A third method of fabrication is shown in FIG. 20 to FIG. 24. A gate insulator 44, such as SiO.sub.2, is formed on the N-type silicon substrate 40 (FIG. 20), and etched selectively (FIG. 21). Double epitaxial layers 48 and 49 are formed on the exposed silicon surface. The first layer 48 is N-type, the same as the substrate 40, and the second layer 49 is of P-type forming a plurality of island areas unidirectionally. The final insulating layer 50 is deposited on the island layer and the gate oxide layer (FIG. 23).
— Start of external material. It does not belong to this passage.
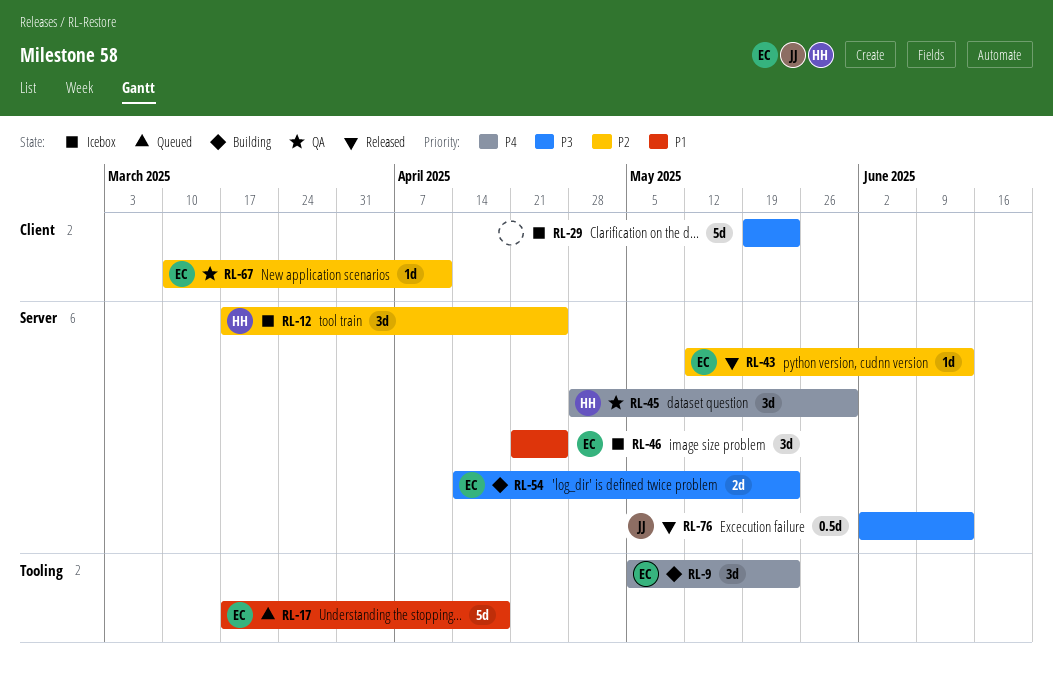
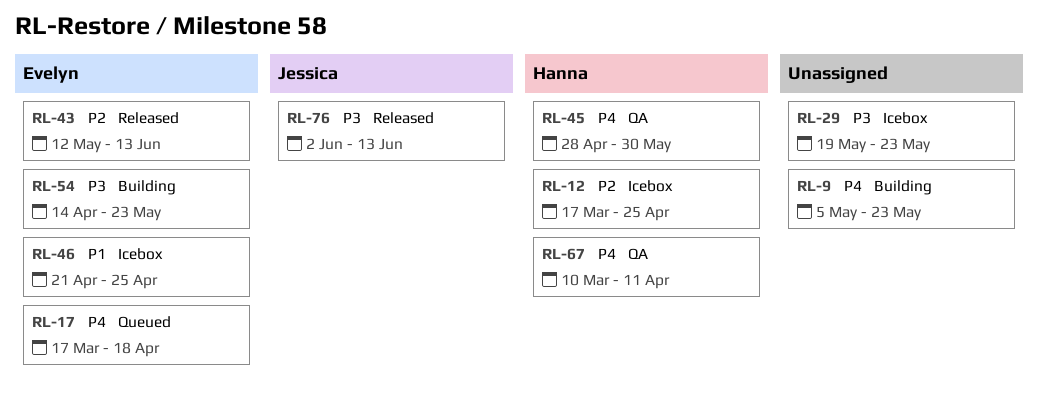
RL-9, owner: Evelyn -> none
RL-17, priority: P1 -> P4
RL-67, owner: Evelyn -> Hanna
RL-67, priority: P2 -> P4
A plurality of gate metal layers 45 are deposited selectively on the surface of the final insulating layer 50 (FIG. 24).

Claims

I claim as my invention:

1. The method of forming a charge transfer device which includes: taking an N-type silicon substrate; covering said substrate with a silicon nitride layer; selectively etching away portions of said silicon nitride layer and said substrate to form a plurality of windows having bottoms below the silicon nitride layer, forming a first layer of thick silicon dioxide by thermal oxidation in said windows, removing the silicon nitride layer; selectively forming a P-type layer by diffusion technique to form a plurality of island areas unidirectionally arrayed, the depth of the P-type layer being shallower than the bottom of the silicon dioxide layer; removing said first silicon dioxide layer; forming a second oxide layer covering the N-type surface of said substrate and the P-type island areas; and depositing a plurality of metal layers to form gate electrodes and each gate electrode covering a portion of the N-type substrate and overlying a substantial portion of an adjacent P-type layer.

2. The method of forming a charge transfer device which includes: taking an N-type silicon substrate; forming a gate oxide insulator on said substrate; selectively removing said gate insulator to form a plurality of islands, forming double epitaxial layers on the islands of the substrate surface, the first layer being of N-type and the second layer being of P-type, said plurality of island areas located in a line; depositing a final insulating layer on said island layer and said gate oxide layer; and forming a plurality of gate metal layers on the surface of said final insulating layer and each gate metal layers covering an island and overlying a substantial portion of an adjacent P-type layer.